In David Brooks' column "How We Are Ruining America" in Tuesday's New York Times, he argues that the upper middle class has become inaccessible to people from other backgrounds. Unfortunately, he uses a central example many readers find bewildering and even insulting.
Members of the top 20 percent are "devastatingly good at making sure the children of other classes have limited chances to join their ranks," writes Brooks. But structural forces aren't solely to blame. Even if you ignore the fact that good schools and good jobs often cluster in communities where only the wealthy can afford to live, and legacy admissions help rich kids grab spots at the most selective colleges, you still have the "informal social barriers that segregate the lower 80 percent."
Like, for example, the social barrier of lunch. Yuppies order food from menus that less well-educated people could find intimidating, he says. In a passage that has been circulated widely on Twitter, Brooks writes:
Recently I took a friend with only a high school degree to lunch. Insensitively, I led her into a gourmet sandwich shop. Suddenly I saw her face freeze up as she was confronted with sandwiches named "Padrino" and "Pomodoro" and ingredients like soppressata, capicollo and a striata baguette. I quickly asked her if she wanted to go somewhere else and she anxiously nodded yes and we ate Mexican.
The logic here struck many as odd, given that these words are Italian, not Latin, and some of them are more common than he lets on: Fast-food chain Jimmy John's, for example, serves sandwiches made with capicola. Moreover, many Mexican restaurants' menus use Spanish.
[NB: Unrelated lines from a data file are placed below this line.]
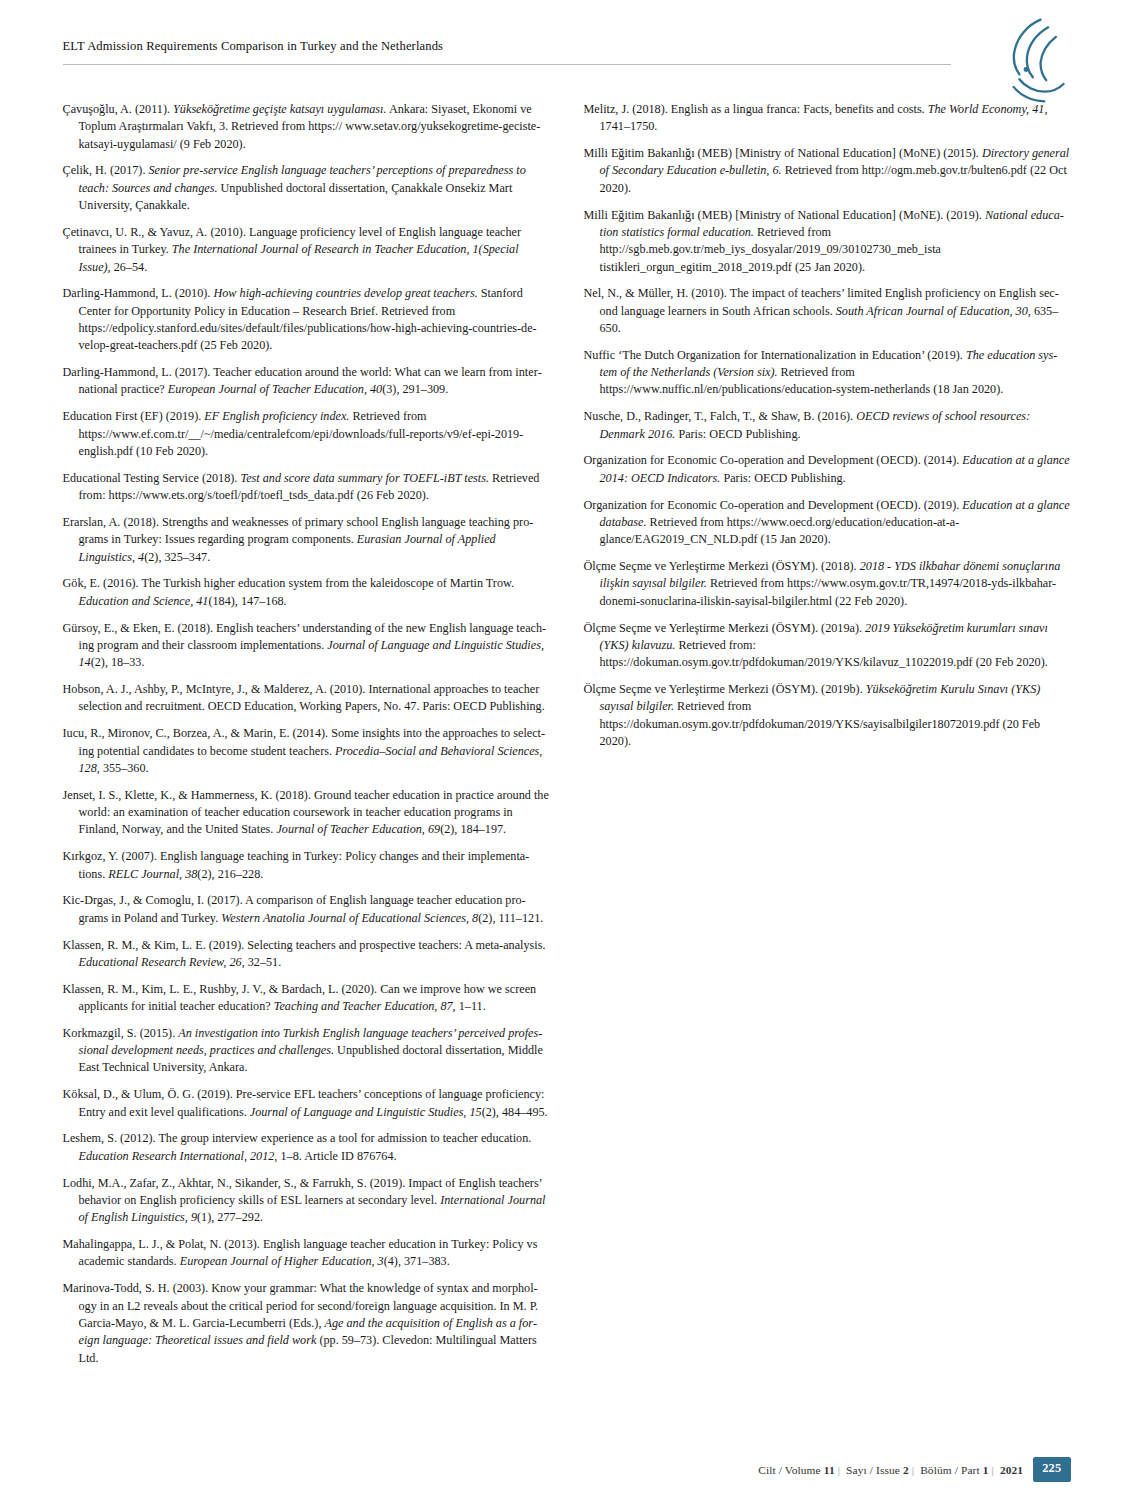ELT Admission Requirements Comparison in Turkey and the Netherlands
Çavuşoğlu, A. (2011). Yükseköğretime geçişte katsayı uygulaması. Ankara: Siyaset, Ekonomi ve Toplum Araştırmaları Vakfı, 3. Retrieved from https:// www.setav.org/yuksekogretime-geciste-katsayi-uygulamasi/ (9 Feb 2020).
Çelik, H. (2017). Senior pre-service English language teachers’ perceptions of preparedness to teach: Sources and changes. Unpublished doctoral dissertation, Çanakkale Onsekiz Mart University, Çanakkale.
Çetinavcı, U. R., & Yavuz, A. (2010). Language proficiency level of English language teacher trainees in Turkey. The International Journal of Research in Teacher Education, 1(Special Issue), 26–54.
Darling-Hammond, L. (2010). How high-achieving countries develop great teachers. Stanford Center for Opportunity Policy in Education – Research Brief. Retrieved from https://edpolicy.stanford.edu/sites/default/files/publications/how-high-achieving-countries-develop-great-teachers.pdf (25 Feb 2020).
Darling-Hammond, L. (2017). Teacher education around the world: What can we learn from international practice? European Journal of Teacher Education, 40(3), 291–309.
Education First (EF) (2019). EF English proficiency index. Retrieved from https://www.ef.com.tr/__/~/media/centralefcom/epi/downloads/full-reports/v9/ef-epi-2019-english.pdf (10 Feb 2020).
Educational Testing Service (2018). Test and score data summary for TOEFL-iBT tests. Retrieved from: https://www.ets.org/s/toefl/pdf/toefl_tsds_data.pdf (26 Feb 2020).
Erarslan, A. (2018). Strengths and weaknesses of primary school English language teaching programs in Turkey: Issues regarding program components. Eurasian Journal of Applied Linguistics, 4(2), 325–347.
Gök, E. (2016). The Turkish higher education system from the kaleidoscope of Martin Trow. Education and Science, 41(184), 147–168.
Gürsoy, E., & Eken, E. (2018). English teachers’ understanding of the new English language teaching program and their classroom implementations. Journal of Language and Linguistic Studies, 14(2), 18–33.
Hobson, A. J., Ashby, P., McIntyre, J., & Malderez, A. (2010). International approaches to teacher selection and recruitment. OECD Education, Working Papers, No. 47. Paris: OECD Publishing.
Iucu, R., Mironov, C., Borzea, A., & Marin, E. (2014). Some insights into the approaches to selecting potential candidates to become student teachers. Procedia–Social and Behavioral Sciences, 128, 355–360.
Jenset, I. S., Klette, K., & Hammerness, K. (2018). Ground teacher education in practice around the world: an examination of teacher education coursework in teacher education programs in Finland, Norway, and the United States. Journal of Teacher Education, 69(2), 184–197.
Kırkgoz, Y. (2007). English language teaching in Turkey: Policy changes and their implementations. RELC Journal, 38(2), 216–228.
Kic-Drgas, J., & Comoglu, I. (2017). A comparison of English language teacher education programs in Poland and Turkey. Western Anatolia Journal of Educational Sciences, 8(2), 111–121.
Klassen, R. M., & Kim, L. E. (2019). Selecting teachers and prospective teachers: A meta-analysis. Educational Research Review, 26, 32–51.
Klassen, R. M., Kim, L. E., Rushby, J. V., & Bardach, L. (2020). Can we improve how we screen applicants for initial teacher education? Teaching and Teacher Education, 87, 1–11.
Korkmazgil, S. (2015). An investigation into Turkish English language teachers’ perceived professional development needs, practices and challenges. Unpublished doctoral dissertation, Middle East Technical University, Ankara.
Köksal, D., & Ulum, Ö. G. (2019). Pre-service EFL teachers’ conceptions of language proficiency: Entry and exit level qualifications. Journal of Language and Linguistic Studies, 15(2), 484–495.
Leshem, S. (2012). The group interview experience as a tool for admission to teacher education. Education Research International, 2012, 1–8. Article ID 876764.
Lodhi, M.A., Zafar, Z., Akhtar, N., Sikander, S., & Farrukh, S. (2019). Impact of English teachers’ behavior on English proficiency skills of ESL learners at secondary level. International Journal of English Linguistics, 9(1), 277–292.
Mahalingappa, L. J., & Polat, N. (2013). English language teacher education in Turkey: Policy vs academic standards. European Journal of Higher Education, 3(4), 371–383.
Marinova-Todd, S. H. (2003). Know your grammar: What the knowledge of syntax and morphology in an L2 reveals about the critical period for second/foreign language acquisition. In M. P. Garcia-Mayo, & M. L. Garcia-Lecumberri (Eds.), Age and the acquisition of English as a foreign language: Theoretical issues and field work (pp. 59–73). Clevedon: Multilingual Matters Ltd.
Melitz, J. (2018). English as a lingua franca: Facts, benefits and costs. The World Economy, 41, 1741–1750.
Milli Eğitim Bakanlığı (MEB) [Ministry of National Education] (MoNE) (2015). Directory general of Secondary Education e-bulletin, 6. Retrieved from http://ogm.meb.gov.tr/bulten6.pdf (22 Oct 2020).
Milli Eğitim Bakanlığı (MEB) [Ministry of National Education] (MoNE). (2019). National education statistics formal education. Retrieved from http://sgb.meb.gov.tr/meb_iys_dosyalar/2019_09/30102730_meb_ista tistikleri_orgun_egitim_2018_2019.pdf (25 Jan 2020).
Nel, N., & Müller, H. (2010). The impact of teachers’ limited English proficiency on English second language learners in South African schools. South African Journal of Education, 30, 635–650.
Nuffic ‘The Dutch Organization for Internationalization in Education’ (2019). The education system of the Netherlands (Version six). Retrieved from https://www.nuffic.nl/en/publications/education-system-netherlands (18 Jan 2020).
Nusche, D., Radinger, T., Falch, T., & Shaw, B. (2016). OECD reviews of school resources: Denmark 2016. Paris: OECD Publishing.
Organization for Economic Co-operation and Development (OECD). (2014). Education at a glance 2014: OECD Indicators. Paris: OECD Publishing.
Organization for Economic Co-operation and Development (OECD). (2019). Education at a glance database. Retrieved from https://www.oecd.org/education/education-at-a-glance/EAG2019_CN_NLD.pdf (15 Jan 2020).
Ölçme Seçme ve Yerleştirme Merkezi (ÖSYM). (2018). 2018 - YDS ilkbahar dönemi sonuçlarına ilişkin sayısal bilgiler. Retrieved from https://www.osym.gov.tr/TR,14974/2018-yds-ilkbahar-donemi-sonuclarina-iliskin-sayisal-bilgiler.html (22 Feb 2020).
Ölçme Seçme ve Yerleştirme Merkezi (ÖSYM). (2019a). 2019 Yükseköğretim kurumları sınavı (YKS) kılavuzu. Retrieved from: https://dokuman.osym.gov.tr/pdfdokuman/2019/YKS/kilavuz_11022019.pdf (20 Feb 2020).
Ölçme Seçme ve Yerleştirme Merkezi (ÖSYM). (2019b). Yükseköğretim Kurulu Sınavı (YKS) sayısal bilgiler. Retrieved from https://dokuman.osym.gov.tr/pdfdokuman/2019/YKS/sayisalbilgiler18072019.pdf (20 Feb 2020).
Cilt / Volume 11| Sayı / Issue 2| Bölüm / Part 1| 2021
225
Brooks also cites other ways that yuppies speak their own language, which excludes anyone who doesn't know what they're talking about. He claims: "To feel at home in opportunity-rich areas, you've got to understand the right barre techniques, sport the right baby carrier, have the right podcast, food truck, tea, wine and Pilates tastes, not to mention possess the right attitudes about David Foster Wallace, child-rearing, gender norms and intersectionality."
If you can't follow along, you won't feel welcome, says the columnist. But while he has a point when he concludes, "We in the educated class have created barriers to mobility that are more devastating for being invisible," he also loses many readers with his anecdote about the sandwich shop.
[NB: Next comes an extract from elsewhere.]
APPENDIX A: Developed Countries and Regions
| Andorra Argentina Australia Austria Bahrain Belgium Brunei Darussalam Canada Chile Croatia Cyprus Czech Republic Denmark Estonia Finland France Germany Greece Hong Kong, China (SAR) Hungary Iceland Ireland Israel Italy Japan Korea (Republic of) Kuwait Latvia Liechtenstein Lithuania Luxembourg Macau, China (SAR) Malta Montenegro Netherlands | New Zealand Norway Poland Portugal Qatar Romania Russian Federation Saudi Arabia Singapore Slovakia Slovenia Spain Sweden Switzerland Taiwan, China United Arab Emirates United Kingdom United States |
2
Twitter users fired back, including New York Magazine's Max Read, humor writer Jason O. Gilbert and NPR host Sam Sanders:
Brooks' argument, it seems, is that a college-educated person would feel comfortable ordering fancy Italian subs but someone without a Bachelor's would hardly know how to handle herself. That is indeed a symptom of a larger problem — but not the one Brooks has in mind.
In this column, Brooks embodies the issue he believes he's diagnosing. Brooks is educated. Brooks is wealthy. Brooks requested a set of $250 "gold luster" serving bowls and $62 Eucalyptus napkin rings on his most recent wedding registry. (No one bought them for him.)
To some degree, he acknowledges his complicity: It's why his column about the top 20 percent is titled "We are ruining America." But Brooks misunderstands one of the most enraging things upper middle class people can do. While hoarding opportunity for themselves and perpetuating structural inequalities, they can also come off as smug, condescending and paternalistic.
Brooks assumes that his less-well-educated friend has an issue with a menu that has hard words on it, and that her discomfort stems from the fact that she never went to college. He makes an executive decision to save her by whisking her off to a Mexican restaurant, where she'll presumably feel more at home.
Brooks' friend doesn't get a quote in this story. In her mute confusion and silent gratitude, she serves as an example of someone who benefits from the benevolence of an almighty college grad. The anecdote doesn't make Brooks look good, and it doesn't make the point he intends it to make, either.
Maybe wealthier people don't need to make decisions they think are in the best interest of other people. Maybe they just need to remove some of the barriers that keep middle- and working-class people out of safer neighborhoods, better-paying workplaces and well-funded schools so that everyone has a real chance to learn about fancy Italian sandwiches for themselves.